**Passage provided**
# # # #
A* (A star) algorithm, fully functional at last.

[SciTech02]

After some heavy research/tinkering, I have fixed all the bugs in my A* (A-star) algorithm.  I solved the dreaded parent cell problem by creating a second, 2-dimensional array that stores the parent cell of a given cell, for later analysis.  I also changed how the next cell in the open list is found.  Instead of choosing a cell with an F-score lower than the current cell, it chooses the cell in the list with the lowest F-score (regardless of the current cell's F-score).  This keeps the program from crashing when no cell has an F-score lower than the current cell.

Well, enough discourse.  I have attached the program to this post and inserted the code below:

Code: [Select]

#Version 2 is nearly the same as version 1, but all the bugs are gone.  Now a
#clear and readable path is found.
# # # #
**Entries supplied**
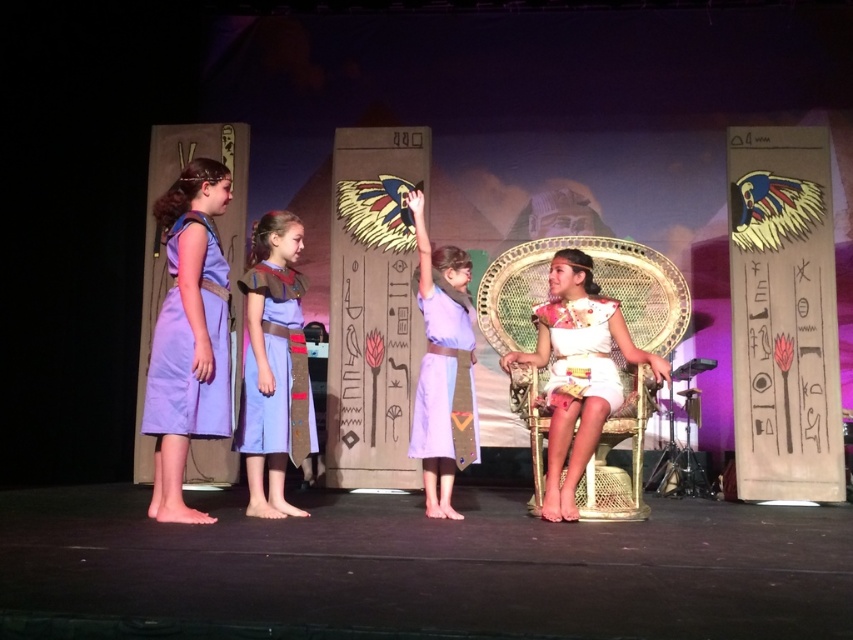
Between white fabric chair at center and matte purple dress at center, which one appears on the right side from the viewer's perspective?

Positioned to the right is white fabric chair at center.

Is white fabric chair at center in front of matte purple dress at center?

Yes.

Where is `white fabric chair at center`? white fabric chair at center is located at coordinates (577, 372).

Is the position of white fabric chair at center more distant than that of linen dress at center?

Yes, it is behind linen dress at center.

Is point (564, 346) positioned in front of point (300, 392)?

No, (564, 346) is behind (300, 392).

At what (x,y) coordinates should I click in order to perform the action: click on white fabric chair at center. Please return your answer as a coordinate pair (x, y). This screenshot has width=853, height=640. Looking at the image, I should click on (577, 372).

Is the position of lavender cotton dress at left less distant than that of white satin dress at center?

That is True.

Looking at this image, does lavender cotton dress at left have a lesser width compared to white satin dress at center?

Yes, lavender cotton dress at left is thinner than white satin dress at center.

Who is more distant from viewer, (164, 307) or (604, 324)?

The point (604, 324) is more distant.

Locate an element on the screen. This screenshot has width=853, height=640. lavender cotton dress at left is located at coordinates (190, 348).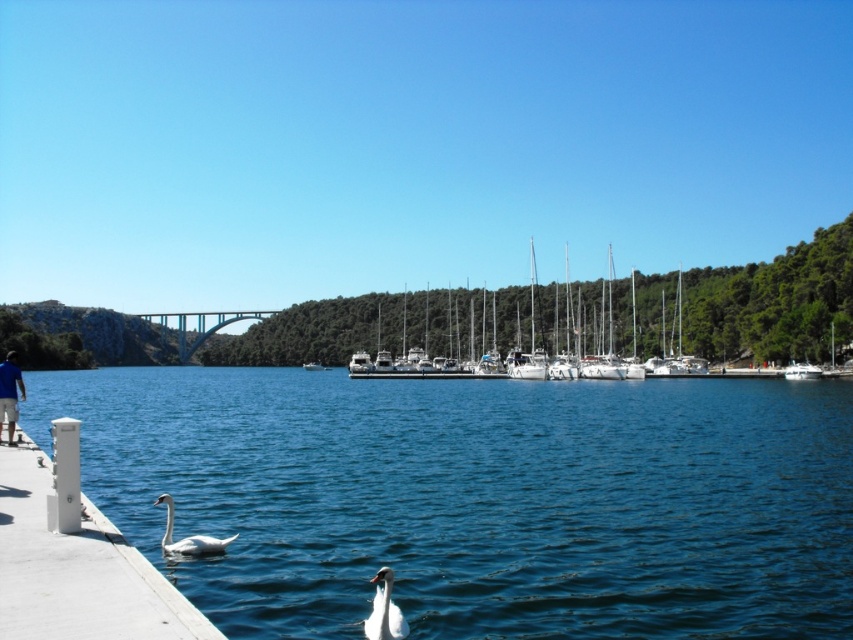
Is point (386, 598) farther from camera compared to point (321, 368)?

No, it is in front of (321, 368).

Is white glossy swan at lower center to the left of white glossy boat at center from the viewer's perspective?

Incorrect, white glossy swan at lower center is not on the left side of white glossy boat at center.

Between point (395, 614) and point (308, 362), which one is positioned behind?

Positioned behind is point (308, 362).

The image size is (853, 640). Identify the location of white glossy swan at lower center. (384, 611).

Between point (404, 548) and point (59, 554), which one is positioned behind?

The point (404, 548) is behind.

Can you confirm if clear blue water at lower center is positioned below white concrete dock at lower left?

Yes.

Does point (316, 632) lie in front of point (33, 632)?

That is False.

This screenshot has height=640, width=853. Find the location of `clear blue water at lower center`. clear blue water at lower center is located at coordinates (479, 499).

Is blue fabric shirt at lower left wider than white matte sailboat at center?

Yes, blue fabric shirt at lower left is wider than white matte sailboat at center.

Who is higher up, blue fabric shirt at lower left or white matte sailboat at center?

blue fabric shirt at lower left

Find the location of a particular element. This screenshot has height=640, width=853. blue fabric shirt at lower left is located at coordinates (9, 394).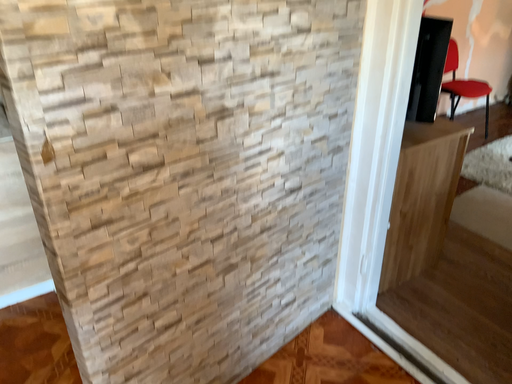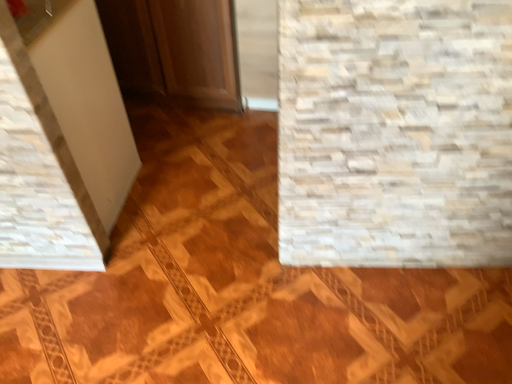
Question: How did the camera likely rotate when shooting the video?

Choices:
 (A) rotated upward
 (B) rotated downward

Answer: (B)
# # # #
**Exercises**
A. According to the code comment in the A* algorithm post, what does version 2 now find?
B. Return the portion of the A* algorithm post between "A* (A star)" and "the current cell.", inclusive.

**Responses to the exercise**
A. A clear and readable path.

B.
A* (A star) algorithm, fully functional at last.

[SciTech02]

After some heavy research/tinkering, I have fixed all the bugs in my A* (A-star) algorithm.  I solved the dreaded parent cell problem by creating a second, 2-dimensional array that stores the parent cell of a given cell, for later analysis.  I also changed how the next cell in the open list is found.  Instead of choosing a cell with an F-score lower than the current cell, it chooses the cell in the list with the lowest F-score (regardless of the current cell's F-score).  This keeps the program from crashing when no cell has an F-score lower than the current cell.